1996 was a memorable year. It was the first year of the MLS in the United States, the Nintendo 64 was brand new, Windows NT 4.0 was released, I graduated high school, and some friends and I started a local Internet Service Provider. It was the year my passion for technology transformed into a career. In the decades since then, I’ve picked up many skills to bolster my toolkit ranging from networking, Oracle databases, Unix administration, programming, and storage architect. Learning new technology and keeping your skills current is something everyone in IT, from operations to development, understands the importance of. While learning new tech is always a great idea, too many people often overlook two important skills: speaking and selling. Since I recently spoke on speaking, I wanted to spend some time talking about selling – and I don’t mean a person trying to sell their wares to a customer.
Selling, in this context, is taking an idea and pitching it to the powers that be at your organization. By default, many engineers are terrible at selling an idea. I know I used to fall into that category, but with lots of practice and time I’ve improved. I think this is one of the most important skills for everyone to have, so I want to share some tips I’ve learned over the years.
Bring the business value
Most of us have had an idea that we thought was brilliant only to have management shoot the idea down because it doesn’t have any business value. When you pitch an idea, you need to spell out how it would help the company either save money and make money. If you’re a Linux admin, you might be thinking to yourself “nothing I do have anything to do with the business!”. You’re wrong. Everything we all do is about the value to the business. That server you maintain is a key member of the internals of the business. Making it faster or more reliably has a direct impact on the business. Spell it out.
Think it’s a great idea to bring containers into your environment? You may be right, but if you can’t articulate how it has a positive impact, you’re unlikely to get it off the ground. Build a strong business case and be ready to articulate it.
Keep it short and simple
Everyone understands you spent a lot of time on your process. You started with an idea, did some research, found a solution, and made a powerpoint. Don’t walk your audience through your process.
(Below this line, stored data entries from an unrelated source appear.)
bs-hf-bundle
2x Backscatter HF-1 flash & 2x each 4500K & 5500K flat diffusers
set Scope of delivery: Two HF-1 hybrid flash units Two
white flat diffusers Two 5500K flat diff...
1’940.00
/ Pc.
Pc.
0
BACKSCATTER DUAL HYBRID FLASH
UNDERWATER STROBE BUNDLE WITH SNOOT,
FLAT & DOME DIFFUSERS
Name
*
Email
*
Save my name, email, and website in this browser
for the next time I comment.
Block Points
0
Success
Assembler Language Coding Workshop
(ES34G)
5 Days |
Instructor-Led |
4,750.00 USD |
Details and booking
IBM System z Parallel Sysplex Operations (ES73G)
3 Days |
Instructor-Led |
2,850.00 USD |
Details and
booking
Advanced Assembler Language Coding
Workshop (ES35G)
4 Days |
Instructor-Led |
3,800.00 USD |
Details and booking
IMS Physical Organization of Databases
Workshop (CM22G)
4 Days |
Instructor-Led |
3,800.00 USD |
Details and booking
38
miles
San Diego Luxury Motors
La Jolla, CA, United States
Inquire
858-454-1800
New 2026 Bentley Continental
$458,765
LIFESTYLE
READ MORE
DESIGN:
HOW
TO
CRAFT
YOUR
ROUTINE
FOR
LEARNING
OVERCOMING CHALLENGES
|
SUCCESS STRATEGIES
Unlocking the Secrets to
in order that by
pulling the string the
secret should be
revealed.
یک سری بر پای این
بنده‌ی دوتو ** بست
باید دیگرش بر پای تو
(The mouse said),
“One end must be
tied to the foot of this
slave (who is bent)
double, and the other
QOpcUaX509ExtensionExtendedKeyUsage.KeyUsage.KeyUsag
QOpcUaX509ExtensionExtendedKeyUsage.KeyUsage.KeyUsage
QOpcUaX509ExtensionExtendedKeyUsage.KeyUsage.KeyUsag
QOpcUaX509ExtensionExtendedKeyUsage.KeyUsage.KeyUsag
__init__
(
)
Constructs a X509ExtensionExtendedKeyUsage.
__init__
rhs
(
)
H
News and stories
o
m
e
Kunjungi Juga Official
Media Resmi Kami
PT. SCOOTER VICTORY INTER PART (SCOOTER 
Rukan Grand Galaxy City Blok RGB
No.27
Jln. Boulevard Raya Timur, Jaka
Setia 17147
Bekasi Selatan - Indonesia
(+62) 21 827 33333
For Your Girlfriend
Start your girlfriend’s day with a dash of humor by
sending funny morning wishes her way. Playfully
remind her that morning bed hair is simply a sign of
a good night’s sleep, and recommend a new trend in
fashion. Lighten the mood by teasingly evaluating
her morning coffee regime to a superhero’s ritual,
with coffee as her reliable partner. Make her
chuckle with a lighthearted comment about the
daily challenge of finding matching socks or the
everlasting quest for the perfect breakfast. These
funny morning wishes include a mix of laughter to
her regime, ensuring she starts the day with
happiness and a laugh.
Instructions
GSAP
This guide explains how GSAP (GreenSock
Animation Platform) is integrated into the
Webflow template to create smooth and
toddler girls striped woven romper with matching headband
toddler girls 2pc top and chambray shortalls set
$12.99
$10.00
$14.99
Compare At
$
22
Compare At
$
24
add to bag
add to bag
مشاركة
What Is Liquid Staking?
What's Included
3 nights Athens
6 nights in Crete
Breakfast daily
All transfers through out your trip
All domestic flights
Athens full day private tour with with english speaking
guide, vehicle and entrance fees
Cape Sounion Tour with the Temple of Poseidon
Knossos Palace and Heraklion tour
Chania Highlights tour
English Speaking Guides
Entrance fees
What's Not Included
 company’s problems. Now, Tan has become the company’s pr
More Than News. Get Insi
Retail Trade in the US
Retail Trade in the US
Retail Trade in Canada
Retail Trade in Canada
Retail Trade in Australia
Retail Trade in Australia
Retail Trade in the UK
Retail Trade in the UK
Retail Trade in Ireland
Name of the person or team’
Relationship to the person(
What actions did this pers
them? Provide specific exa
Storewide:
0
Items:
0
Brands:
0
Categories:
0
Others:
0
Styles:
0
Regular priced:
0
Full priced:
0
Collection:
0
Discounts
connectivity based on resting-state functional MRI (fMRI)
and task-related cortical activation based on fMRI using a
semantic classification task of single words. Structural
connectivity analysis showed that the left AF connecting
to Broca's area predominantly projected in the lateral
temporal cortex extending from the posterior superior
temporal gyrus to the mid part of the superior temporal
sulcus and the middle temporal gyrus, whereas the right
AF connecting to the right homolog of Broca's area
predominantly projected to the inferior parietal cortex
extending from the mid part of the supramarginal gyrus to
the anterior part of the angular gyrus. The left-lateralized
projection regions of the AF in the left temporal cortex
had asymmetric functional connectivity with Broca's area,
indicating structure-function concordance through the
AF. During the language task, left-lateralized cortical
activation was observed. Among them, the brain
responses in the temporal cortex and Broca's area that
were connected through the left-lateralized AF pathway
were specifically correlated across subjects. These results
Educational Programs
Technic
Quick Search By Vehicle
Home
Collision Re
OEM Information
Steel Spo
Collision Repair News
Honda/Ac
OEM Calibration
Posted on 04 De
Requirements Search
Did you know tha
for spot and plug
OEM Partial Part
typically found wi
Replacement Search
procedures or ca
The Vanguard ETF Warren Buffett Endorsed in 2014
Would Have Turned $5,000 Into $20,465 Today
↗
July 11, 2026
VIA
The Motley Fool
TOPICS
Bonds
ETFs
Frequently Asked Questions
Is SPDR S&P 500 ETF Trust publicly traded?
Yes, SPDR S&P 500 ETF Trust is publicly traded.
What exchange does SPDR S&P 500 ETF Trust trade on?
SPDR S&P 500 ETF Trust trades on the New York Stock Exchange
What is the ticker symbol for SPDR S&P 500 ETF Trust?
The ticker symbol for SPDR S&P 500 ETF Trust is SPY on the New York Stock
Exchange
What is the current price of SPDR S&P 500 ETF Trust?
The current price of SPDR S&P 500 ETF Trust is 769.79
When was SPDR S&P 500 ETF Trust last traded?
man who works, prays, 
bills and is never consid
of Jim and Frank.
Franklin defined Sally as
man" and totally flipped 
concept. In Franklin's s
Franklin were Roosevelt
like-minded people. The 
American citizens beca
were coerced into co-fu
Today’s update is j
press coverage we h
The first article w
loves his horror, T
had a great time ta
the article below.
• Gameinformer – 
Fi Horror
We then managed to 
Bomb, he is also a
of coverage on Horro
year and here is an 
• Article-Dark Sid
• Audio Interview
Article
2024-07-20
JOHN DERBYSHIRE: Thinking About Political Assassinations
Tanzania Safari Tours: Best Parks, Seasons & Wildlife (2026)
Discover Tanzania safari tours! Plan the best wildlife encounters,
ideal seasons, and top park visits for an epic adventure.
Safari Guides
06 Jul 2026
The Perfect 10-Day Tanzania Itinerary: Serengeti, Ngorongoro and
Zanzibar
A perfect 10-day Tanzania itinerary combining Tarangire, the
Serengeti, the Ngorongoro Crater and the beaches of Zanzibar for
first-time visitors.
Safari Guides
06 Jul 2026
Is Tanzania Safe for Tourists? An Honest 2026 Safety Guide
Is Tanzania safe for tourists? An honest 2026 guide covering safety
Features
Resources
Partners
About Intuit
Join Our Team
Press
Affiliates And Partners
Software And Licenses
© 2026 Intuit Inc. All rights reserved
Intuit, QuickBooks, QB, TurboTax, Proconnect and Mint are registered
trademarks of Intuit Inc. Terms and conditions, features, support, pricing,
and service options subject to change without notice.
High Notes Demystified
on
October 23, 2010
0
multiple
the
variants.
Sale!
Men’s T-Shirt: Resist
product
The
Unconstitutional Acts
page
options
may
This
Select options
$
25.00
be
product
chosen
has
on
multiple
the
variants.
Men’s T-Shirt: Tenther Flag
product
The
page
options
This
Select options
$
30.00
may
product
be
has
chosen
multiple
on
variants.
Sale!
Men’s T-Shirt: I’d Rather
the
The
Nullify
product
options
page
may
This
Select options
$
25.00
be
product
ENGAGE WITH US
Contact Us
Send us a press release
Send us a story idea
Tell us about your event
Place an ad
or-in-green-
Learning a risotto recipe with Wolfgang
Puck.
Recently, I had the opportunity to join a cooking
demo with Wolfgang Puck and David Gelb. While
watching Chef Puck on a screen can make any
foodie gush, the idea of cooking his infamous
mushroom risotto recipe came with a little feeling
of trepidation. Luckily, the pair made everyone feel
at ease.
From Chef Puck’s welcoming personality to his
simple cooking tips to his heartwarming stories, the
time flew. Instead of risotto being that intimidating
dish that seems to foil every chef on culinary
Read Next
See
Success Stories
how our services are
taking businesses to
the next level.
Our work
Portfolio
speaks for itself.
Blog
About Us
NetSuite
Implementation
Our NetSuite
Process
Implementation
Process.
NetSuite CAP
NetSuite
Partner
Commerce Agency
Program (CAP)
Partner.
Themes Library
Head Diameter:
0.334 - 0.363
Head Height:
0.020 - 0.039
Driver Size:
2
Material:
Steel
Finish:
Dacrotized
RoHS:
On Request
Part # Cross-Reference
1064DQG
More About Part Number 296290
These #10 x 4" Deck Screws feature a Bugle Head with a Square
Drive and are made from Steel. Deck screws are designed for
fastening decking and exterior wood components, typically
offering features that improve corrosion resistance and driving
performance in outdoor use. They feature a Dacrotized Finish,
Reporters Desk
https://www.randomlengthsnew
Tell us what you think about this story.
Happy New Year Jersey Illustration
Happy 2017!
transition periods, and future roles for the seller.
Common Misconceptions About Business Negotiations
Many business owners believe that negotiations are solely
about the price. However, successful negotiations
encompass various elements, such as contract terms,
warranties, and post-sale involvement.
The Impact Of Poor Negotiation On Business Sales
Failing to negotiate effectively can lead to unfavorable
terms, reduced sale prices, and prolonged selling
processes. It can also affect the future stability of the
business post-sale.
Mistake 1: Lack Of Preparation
Quickly set the context, state the problem, and describe your solution. People have short attention spans and have many distractions. If you’re presenting to senior management, changes are they’ve been in meetings all day long. You don’t need to explain every point, but instead state you point and let them question if they need to.
Options aren’t optional
You’ve made a solid business case, answered some questions, and presented your solution. That makes sense to you because your solution is brilliant. You’ve looked at other options, and none are as good as yours. That is a lot of work you have done, and you need to show management some options. Part of any good sales pitch is reviewing other viable alternatives. Don’t overwhelm them with dozens of options, down-select to the best solutions – including yours.
Who are you talking to?
An important part of a sales pitch is to understand your audience. Are you talking to technical leaders, the Chief Financial Officer, or technical experts? Don’t spend time doing a technical deep dive to the CFO, instead, focus on what she cares about. You’re trying to sell your idea, and the only way to do that is to tell your solution in a way that makes sense to your audience. Don’t overcomplicate your sales pitch by talking about the things they audience doesn’t care about.
Call to arms
After you’ve presented your solution, you may think you’re done, but you’re not. The audience engaged you, they share your conclusion and are excited. Next is the call to action. Don’t forget to tell your audience what you need. Is it money, signature, more people, or something else? Without a call to arms, nothing is likely to happen.
The key to any sales pitch is to tell your audience the value in terms they understand, give them choices, and don’t forget your ask. The ability to convince people from technical leaders, peers, and executives is crucial to your career. If you work on your business value, known your audience, and make your pitch you’ll be sure to get a decision. It may not always be the answer you want, but it will be an answer. Keep working on your skills, and not just technical ones.